The skill may NOT without explicit authorization: push or merge to main/master, force-push, propose breaking changes (see references/autonomy.md § "No unilateral breaking changes"), invoke /review-* skills other than the scoped /review-test at termination (out-of-axis — use /lead-project if you want broader review-driven work), install dependencies, run irreversible destructive operations.
Workflow Overview
┌──────────────────────────────────────────────────────────────────┐
│ LEAD-BUG-HUNT WORKFLOW │
├──────────────────────────────────────────────────────────────────┤
│ 0. Startup │
│ ├─ 0a. Branch and working-tree check │
│ ├─ 0b. Resume existing run or start fresh │
│ ├─ 0c. Elicit commander's intent (4 fields) │
│ └─ 0d. Seed LEAD_BUG_HUNT_STATE.md │
│ │
│ 1. Hunt cycle (repeat until convergence or andon cord) │
│ ├─ 1a. Hunt — invoke /bug-hunt, gather findings │
│ ├─ 1b. Triage — apply severity floor, screen for contests │
│ ├─ 1c. Decide — form batch, escalate, or terminate │
│ ├─ 1d. Act — invoke /implement-batch (or /implement, etc.) │
│ ├─ 1e. Verify — tests pass, reproducing tests now pass │
│ └─ 1f. Convergence check │
│ │
│ 2. Termination │
│ ├─ 2a. Optional /refactor finisher (if opted in) │
│ ├─ 2b. /review-test on new reproducing tests │
│ │ (auto-approved, fix above-floor findings) │
│ ├─ 2c. Final verification pass │
│ └─ 2d. Completion report │
└──────────────────────────────────────────────────────────────────┘
Workflow Details
0. Startup
Follow the shared startup protocol in references/lead-startup.md. Skill-specific values:
- 0a. Branch and working-tree check — branch-name pattern:
lead-bug-hunt/<date>(e.g.,lead-bug-hunt/2026-05-12). - 0b. Resume existing run or start fresh — state-doc filename:
LEAD_BUG_HUNT_STATE.md. "Resume as-is" semantic: re-run a hunt before forming the next batch. - 0c. Elicit commander's intent — four fields per the schema in
references/autonomy.md§ "Commander's-intent schemas per skill //lead-bug-hunt". Push-back examples specific to this skill: "Find all the bugs" is not a scope — ask which modules; "Whatever severity" is not a floor — push for Critical+High at minimum, or ask why broader makes sense. - 0d. Seed
LEAD_BUG_HUNT_STATE.md— include the four pinned intent fields, an empty cycle log, and an empty findings ledger. Gitignore the state doc per the protocol.
1. Hunt Cycle
Repeat until convergence (1f), andon cord, or hard cap (10 hunt-cycles).

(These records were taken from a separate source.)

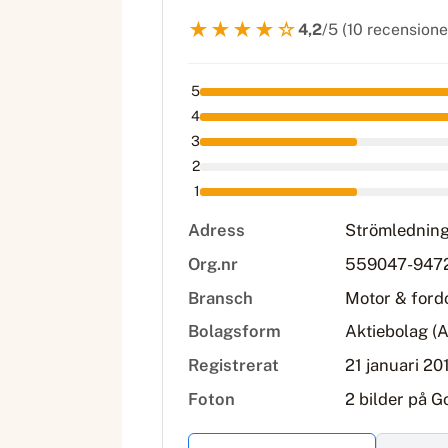
★★★★☆
4,2
/5 (10 recensione
5
4
3
2
1
Adress
Strömledning
Org.nr
559047-947
Bransch
Motor & ford
Bolagsform
Aktiebolag (
Registrerat
21 januari 20
Foton
2 bilder på G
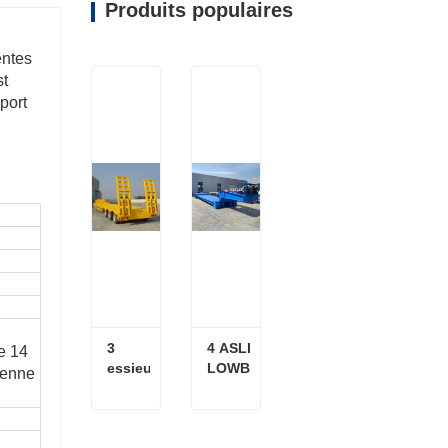
Produits populaires
entes
st
port
3 
4 ASLE 
e 14
essieux 
LOWBOY 
yenne
13m à 
semi-
bas de 
remorque
la 
3 essieux 13m à bas de la remorque à basse-lit
4 ASLE LOWBOY semi-remorque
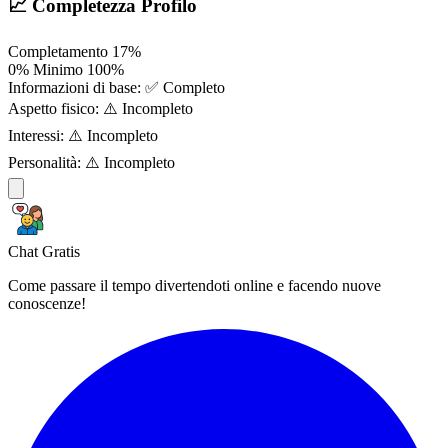
📈 Completezza Profilo
Completamento
17%
0%
Minimo
100%
Informazioni di base:
✅ Completo
Aspetto fisico:
⚠️ Incompleto
Interessi:
⚠️ Incompleto
Personalità:
⚠️ Incompleto
Chat Gratis
Come passare il tempo divertendoti online e facendo nuove
conoscenze!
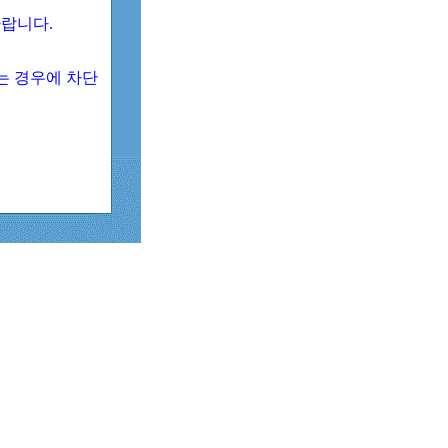
 바랍니다.
되는 경우에 차단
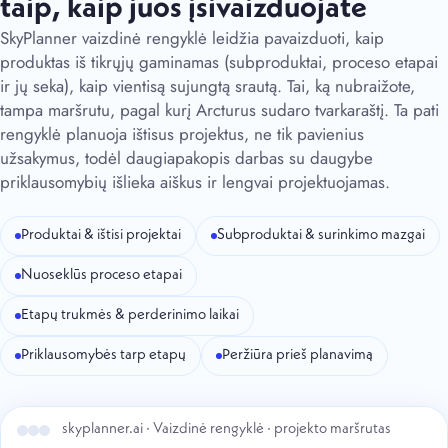
taip, kaip juos įsivaizduojate
SkyPlanner vaizdinė rengyklė leidžia pavaizduoti, kaip
produktas iš tikrųjų gaminamas (subproduktai, proceso etapai
ir jų seka), kaip vientisą sujungtą srautą. Tai, ką nubraižote,
tampa maršrutu, pagal kurį Arcturus sudaro tvarkaraštį. Ta pati
rengyklė planuoja ištisus projektus, ne tik pavienius
užsakymus, todėl daugiapakopis darbas su daugybe
priklausomybių išlieka aiškus ir lengvai projektuojamas.
Produktai & ištisi projektai
Subproduktai & surinkimo mazgai
Nuoseklūs proceso etapai
Etapų trukmės & perderinimo laikai
Priklausomybės tarp etapų
Peržiūra prieš planavimą
skyplanner.ai · Vaizdinė rengyklė · projekto maršrutas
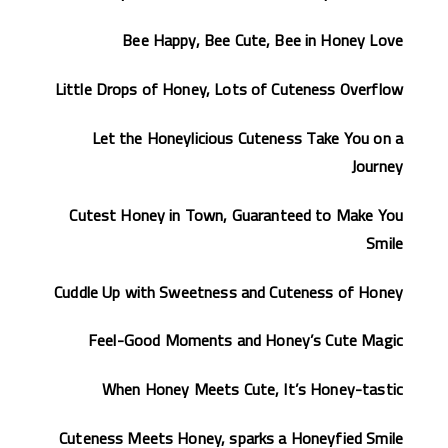
Bee Happy, Bee Cute, Bee in Honey Love
Little Drops of Honey, Lots of Cuteness Overflow
Let the Honeylicious Cuteness Take You on a
Journey
Cutest Honey in Town, Guaranteed to Make You
Smile
Cuddle Up with Sweetness and Cuteness of Honey
Feel-Good Moments and Honey’s Cute Magic
When Honey Meets Cute, It’s Honey-tastic
Cuteness Meets Honey, sparks a Honeyfied Smile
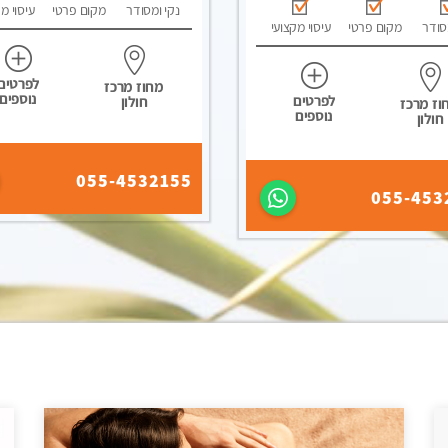
נקי ומסודר
מקום פרטי
עיסוי מ
סודר
מקום פרטי
עיסוי מקצועי
לפרטים
מחוז מרכז
נוספים
לפרטים
חולון
וז מרכז
נוספים
חולון
055-4532155
055-453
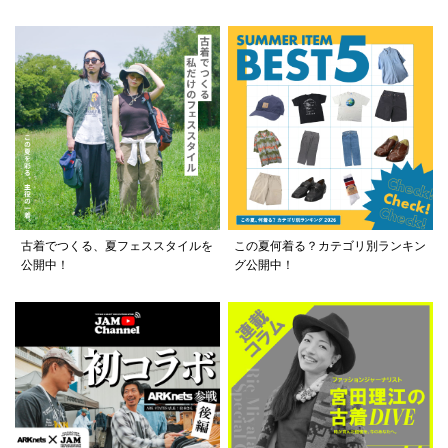
古着でつくる、夏フェススタイルを
この夏何着る？カテゴリ別ランキン
公開中！
グ公開中！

Each cycle has six phases. Keep phase transitions visible in the state doc.
1a. Hunt
Invoke /bug-hunt with auto-answered prompts:
- Scope — answer from commander's intent field 1.
- Areas of concern — on cycle 1, none specified unless the operator listed them in field 1. On subsequent cycles, include any areas the previous cycle's hunters flagged but ran out of time on.
- Exclusions — answer from commander's intent field 1.
When /bug-hunt reaches its ticket-proposal step, auto-approve. Record in the cycle log: ticket IDs proposed, scope of the proposal, and the fact that auto-approval was applied per commander's intent.
/bug-hunt also commits its reproducing tests. Confirm those commits exist in the cycle log.